Deep learning for computer vision in smart cities

  1. GARCIA RETUERTA, DAVID
Dirigida por:
  1. Sara Rodríguez González Director/a
  2. Pablo Chamoso Santos Codirector/a

Universidad de defensa: Universidad de Salamanca

Fecha de defensa: 05 de septiembre de 2022

Tribunal:
  1. Paulo Novais Presidente/a
  2. María Angélica González Arrieta Secretario/a
  3. Héctor Quintián Pardo Vocal

Tipo: Tesis

Teseo: 745654 DIALNET lock_openTESEO editor

Resumen

The Digital Age has caused a rapid shift from traditional industry to an economy mainly based upon information technology. According to recent studies, 74 zettabytes (ZB) of data have been generated, captured and replicated in the world in 2021, with video accounting for 82% of internet traffic. This figure has been amplified due to the coronavirus pandemic, and it is expected to keep increasing, reaching 149 ZB by 2024. Processing this impressive amount of information is one of the main scientific challenges of our time.
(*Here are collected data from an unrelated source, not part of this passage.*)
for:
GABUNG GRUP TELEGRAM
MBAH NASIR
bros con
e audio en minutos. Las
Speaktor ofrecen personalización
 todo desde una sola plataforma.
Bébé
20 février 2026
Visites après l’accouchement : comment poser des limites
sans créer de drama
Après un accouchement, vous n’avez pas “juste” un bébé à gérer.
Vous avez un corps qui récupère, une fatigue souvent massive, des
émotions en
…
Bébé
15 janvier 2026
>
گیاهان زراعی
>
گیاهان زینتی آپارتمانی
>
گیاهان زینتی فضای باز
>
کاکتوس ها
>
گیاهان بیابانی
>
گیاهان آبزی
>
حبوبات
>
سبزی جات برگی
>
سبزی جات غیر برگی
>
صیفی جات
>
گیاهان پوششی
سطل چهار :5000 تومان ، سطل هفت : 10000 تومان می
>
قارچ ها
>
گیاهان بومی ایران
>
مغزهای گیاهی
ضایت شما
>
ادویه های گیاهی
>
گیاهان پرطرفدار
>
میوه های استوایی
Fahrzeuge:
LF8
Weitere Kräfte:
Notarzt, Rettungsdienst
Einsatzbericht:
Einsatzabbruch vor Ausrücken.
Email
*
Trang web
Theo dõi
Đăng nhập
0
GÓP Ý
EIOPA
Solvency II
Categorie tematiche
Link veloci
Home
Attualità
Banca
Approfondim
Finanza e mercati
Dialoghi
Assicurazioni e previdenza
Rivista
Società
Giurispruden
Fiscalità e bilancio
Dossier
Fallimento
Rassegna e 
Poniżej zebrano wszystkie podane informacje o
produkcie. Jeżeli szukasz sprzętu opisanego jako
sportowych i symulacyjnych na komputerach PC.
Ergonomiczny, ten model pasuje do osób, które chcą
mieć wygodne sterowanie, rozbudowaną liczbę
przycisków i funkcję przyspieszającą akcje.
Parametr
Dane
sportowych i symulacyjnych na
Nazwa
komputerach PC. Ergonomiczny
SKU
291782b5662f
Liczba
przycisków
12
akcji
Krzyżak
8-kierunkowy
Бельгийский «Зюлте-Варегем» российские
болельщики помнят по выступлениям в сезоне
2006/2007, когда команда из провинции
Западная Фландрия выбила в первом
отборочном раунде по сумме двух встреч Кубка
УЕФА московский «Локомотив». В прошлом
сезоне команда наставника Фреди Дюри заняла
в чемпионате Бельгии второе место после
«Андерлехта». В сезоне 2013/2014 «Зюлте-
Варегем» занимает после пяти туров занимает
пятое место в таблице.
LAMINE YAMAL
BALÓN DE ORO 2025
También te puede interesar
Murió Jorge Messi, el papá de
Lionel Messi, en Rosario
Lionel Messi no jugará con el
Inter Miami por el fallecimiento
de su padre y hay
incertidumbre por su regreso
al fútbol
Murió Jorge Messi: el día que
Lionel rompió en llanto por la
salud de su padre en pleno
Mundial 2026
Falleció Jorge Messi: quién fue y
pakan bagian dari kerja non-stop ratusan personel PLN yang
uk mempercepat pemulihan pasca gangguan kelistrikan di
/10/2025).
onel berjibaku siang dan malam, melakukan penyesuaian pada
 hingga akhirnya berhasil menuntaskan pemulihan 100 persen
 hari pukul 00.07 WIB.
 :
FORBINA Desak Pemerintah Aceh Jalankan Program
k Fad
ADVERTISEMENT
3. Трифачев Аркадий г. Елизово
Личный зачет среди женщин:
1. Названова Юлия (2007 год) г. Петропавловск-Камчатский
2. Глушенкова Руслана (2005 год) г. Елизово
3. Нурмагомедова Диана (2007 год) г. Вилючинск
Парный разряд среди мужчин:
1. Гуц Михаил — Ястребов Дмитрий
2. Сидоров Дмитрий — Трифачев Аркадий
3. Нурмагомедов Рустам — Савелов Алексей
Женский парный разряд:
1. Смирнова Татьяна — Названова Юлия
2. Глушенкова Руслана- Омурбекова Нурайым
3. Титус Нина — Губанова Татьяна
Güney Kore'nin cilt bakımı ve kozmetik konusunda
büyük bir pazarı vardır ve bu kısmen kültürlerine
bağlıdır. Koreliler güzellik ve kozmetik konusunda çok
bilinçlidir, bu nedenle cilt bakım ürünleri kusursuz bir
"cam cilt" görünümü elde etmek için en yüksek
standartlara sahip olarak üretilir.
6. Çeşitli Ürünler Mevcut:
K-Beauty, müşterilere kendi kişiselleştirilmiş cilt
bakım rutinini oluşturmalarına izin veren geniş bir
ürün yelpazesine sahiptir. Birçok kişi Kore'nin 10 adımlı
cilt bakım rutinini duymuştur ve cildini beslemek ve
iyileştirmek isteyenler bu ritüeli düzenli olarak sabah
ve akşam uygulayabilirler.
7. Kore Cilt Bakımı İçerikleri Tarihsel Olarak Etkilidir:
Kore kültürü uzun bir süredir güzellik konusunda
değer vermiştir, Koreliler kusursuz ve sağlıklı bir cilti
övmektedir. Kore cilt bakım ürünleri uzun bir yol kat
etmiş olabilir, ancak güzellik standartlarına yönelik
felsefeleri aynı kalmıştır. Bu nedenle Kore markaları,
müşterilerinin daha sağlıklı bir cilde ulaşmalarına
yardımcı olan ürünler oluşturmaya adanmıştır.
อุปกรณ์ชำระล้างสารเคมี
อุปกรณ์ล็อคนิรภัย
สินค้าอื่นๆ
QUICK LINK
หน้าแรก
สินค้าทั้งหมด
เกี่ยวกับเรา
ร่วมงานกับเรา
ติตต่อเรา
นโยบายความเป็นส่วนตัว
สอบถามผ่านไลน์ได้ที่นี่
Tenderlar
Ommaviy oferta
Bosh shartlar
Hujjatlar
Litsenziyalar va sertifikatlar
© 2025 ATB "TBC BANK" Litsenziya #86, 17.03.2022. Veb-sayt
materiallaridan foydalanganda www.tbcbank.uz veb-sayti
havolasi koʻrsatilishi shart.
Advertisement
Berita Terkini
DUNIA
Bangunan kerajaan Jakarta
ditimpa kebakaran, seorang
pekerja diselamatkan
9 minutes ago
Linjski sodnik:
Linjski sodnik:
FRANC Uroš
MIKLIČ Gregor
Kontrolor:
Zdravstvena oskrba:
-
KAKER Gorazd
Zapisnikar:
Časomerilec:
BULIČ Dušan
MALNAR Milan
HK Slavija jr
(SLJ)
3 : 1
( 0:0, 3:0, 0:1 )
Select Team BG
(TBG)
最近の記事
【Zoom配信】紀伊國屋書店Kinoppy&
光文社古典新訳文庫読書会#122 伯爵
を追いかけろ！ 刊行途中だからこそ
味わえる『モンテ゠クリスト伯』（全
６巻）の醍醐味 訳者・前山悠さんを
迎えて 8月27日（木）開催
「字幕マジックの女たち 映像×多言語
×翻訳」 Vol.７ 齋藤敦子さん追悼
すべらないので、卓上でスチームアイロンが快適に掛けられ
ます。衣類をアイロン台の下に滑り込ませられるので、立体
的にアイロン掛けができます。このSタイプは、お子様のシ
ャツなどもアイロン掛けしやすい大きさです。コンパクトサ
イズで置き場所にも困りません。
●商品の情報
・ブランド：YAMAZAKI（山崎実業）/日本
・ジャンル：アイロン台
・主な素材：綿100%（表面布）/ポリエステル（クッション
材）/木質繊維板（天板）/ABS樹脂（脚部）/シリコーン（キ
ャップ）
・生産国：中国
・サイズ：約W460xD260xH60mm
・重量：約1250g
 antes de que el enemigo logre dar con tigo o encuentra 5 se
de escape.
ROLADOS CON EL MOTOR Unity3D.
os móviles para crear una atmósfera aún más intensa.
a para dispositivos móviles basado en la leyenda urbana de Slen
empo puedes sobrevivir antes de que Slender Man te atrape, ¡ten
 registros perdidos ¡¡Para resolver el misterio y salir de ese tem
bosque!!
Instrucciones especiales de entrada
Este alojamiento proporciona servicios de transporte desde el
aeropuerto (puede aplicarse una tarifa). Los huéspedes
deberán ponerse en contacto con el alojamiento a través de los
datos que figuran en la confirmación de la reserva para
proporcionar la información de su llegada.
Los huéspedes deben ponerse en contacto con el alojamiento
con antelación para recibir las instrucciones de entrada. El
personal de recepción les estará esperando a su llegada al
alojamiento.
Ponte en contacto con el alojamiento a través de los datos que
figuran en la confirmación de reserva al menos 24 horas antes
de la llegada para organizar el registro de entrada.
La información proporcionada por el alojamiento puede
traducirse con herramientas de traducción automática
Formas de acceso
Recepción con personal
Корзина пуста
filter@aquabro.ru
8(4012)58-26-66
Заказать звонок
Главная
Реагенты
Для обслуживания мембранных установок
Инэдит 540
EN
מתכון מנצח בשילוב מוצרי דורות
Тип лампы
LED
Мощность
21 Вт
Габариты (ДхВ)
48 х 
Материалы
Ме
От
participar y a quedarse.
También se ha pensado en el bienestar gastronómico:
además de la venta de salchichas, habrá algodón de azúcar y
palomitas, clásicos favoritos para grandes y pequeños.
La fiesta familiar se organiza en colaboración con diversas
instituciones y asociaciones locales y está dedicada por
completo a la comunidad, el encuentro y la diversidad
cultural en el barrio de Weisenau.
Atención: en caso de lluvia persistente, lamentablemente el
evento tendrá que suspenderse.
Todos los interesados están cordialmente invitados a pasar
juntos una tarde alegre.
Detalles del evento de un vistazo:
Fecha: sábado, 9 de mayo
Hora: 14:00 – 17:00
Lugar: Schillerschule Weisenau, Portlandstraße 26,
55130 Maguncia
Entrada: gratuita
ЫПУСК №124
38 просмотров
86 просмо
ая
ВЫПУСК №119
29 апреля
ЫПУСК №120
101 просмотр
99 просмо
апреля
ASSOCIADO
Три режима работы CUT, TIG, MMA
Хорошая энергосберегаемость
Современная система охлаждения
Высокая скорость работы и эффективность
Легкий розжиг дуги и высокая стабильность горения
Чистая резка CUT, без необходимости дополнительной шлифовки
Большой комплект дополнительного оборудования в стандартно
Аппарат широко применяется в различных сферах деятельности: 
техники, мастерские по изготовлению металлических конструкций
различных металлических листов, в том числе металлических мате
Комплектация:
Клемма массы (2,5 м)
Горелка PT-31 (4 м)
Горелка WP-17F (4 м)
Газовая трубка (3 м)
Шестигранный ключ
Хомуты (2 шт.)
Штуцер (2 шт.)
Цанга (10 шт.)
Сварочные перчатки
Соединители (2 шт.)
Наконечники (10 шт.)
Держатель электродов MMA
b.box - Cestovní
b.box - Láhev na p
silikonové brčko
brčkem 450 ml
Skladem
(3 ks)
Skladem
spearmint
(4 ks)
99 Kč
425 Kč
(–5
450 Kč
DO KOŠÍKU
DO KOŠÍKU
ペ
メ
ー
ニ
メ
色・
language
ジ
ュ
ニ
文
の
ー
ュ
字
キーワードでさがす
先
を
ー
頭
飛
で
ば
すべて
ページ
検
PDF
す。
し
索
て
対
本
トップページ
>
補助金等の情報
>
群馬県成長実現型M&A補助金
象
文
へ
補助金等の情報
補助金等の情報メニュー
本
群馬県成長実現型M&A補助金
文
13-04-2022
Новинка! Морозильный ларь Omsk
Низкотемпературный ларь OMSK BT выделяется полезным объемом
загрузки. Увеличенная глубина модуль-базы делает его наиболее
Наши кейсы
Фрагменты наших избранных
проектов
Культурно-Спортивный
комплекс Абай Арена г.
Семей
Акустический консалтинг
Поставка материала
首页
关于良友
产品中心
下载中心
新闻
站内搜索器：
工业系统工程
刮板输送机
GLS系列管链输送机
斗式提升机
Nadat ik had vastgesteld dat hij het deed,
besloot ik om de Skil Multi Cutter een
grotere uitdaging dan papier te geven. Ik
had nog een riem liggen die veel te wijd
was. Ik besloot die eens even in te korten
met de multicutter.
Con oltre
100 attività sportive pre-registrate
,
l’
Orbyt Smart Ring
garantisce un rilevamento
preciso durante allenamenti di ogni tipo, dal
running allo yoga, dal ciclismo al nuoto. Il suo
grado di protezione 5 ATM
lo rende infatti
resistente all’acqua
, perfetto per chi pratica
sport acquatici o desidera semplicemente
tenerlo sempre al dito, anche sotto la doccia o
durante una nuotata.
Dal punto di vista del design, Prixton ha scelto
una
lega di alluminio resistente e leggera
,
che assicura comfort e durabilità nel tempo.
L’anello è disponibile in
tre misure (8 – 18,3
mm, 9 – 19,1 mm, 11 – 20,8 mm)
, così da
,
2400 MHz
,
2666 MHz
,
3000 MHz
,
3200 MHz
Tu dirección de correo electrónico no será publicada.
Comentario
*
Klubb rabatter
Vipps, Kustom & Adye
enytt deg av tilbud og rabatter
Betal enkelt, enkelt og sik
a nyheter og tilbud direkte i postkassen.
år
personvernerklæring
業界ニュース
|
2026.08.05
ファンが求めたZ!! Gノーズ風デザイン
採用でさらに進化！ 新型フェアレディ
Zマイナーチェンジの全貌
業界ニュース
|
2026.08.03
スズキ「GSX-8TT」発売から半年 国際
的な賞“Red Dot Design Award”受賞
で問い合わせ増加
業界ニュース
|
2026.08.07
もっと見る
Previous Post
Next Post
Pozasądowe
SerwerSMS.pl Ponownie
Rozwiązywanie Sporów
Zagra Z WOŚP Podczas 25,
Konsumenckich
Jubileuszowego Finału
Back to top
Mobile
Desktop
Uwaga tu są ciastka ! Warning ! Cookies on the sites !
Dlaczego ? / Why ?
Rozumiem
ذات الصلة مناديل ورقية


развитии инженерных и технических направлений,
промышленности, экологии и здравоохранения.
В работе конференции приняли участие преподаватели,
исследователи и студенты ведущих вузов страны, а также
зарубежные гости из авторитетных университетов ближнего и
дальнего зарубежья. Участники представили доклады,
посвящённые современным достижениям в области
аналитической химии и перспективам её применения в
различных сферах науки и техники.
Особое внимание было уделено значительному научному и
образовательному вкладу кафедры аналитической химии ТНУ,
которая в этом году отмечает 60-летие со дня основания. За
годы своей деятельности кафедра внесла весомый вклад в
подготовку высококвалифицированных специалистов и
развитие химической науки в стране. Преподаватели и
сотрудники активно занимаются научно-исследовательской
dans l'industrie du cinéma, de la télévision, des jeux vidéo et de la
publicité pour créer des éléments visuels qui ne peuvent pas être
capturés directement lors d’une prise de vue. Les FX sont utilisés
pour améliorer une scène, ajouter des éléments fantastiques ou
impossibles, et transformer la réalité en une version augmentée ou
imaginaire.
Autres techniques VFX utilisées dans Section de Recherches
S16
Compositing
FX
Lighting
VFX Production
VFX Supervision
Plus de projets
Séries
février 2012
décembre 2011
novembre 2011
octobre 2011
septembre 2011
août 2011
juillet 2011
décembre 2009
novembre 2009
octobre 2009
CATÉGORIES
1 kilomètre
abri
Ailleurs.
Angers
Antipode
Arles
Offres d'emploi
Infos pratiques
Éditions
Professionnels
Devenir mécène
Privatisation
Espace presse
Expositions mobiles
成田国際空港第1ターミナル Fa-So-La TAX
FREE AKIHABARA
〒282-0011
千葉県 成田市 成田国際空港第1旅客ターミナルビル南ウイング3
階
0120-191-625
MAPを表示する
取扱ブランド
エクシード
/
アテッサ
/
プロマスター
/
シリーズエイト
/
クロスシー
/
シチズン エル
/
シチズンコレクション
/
Against this backdrop, Machine Learning (ML) and two related paradigms have emerged: big data and deep learning. These disciplines take advantage of mathematical optimization methods, bioinspiration and modern Graphics Processing Units (GPUs) to manage large datasets efficiently and effectively. Cities from around the world have adapted the previous methods to make use of the newly available data, promoting themselves as "smart". Apart from aiming to integrate innovative technologies in their daily operation, Smart Cities (SCs) aim to attract new residents and external investors. Some of the key motivations of the Horizon projects and NextGenerationEU funds are precisely to make cities more digital, greener, healthier and robust. Artificial Intelligence (AI) can greatly contribute to the achievement of those objectives. Several lines of action have been identified in SCs, such as: smart mobility, smart environment, smart people, smart living and smart economy. This dissertation focuses on vision applications of deep learning within the scope of SCs. Theoretical and practical research gaps are identified and suitable solutions are proposed. As a result, the state of the art has been pushed forward and new use cases have been successfully implemented. A novel solution is proposed for each of the identified lines of action. Two models have been designed and evaluated with special attention to efficiency and scalability, and a third model has been created and tested focusing on accuracy within a high-resource environment. Moreover, two novel methods have been developed: a method for automatising crucial healthcare challenges, making early diagnosis an option; and another method for automatic unbiased cadastral categorization.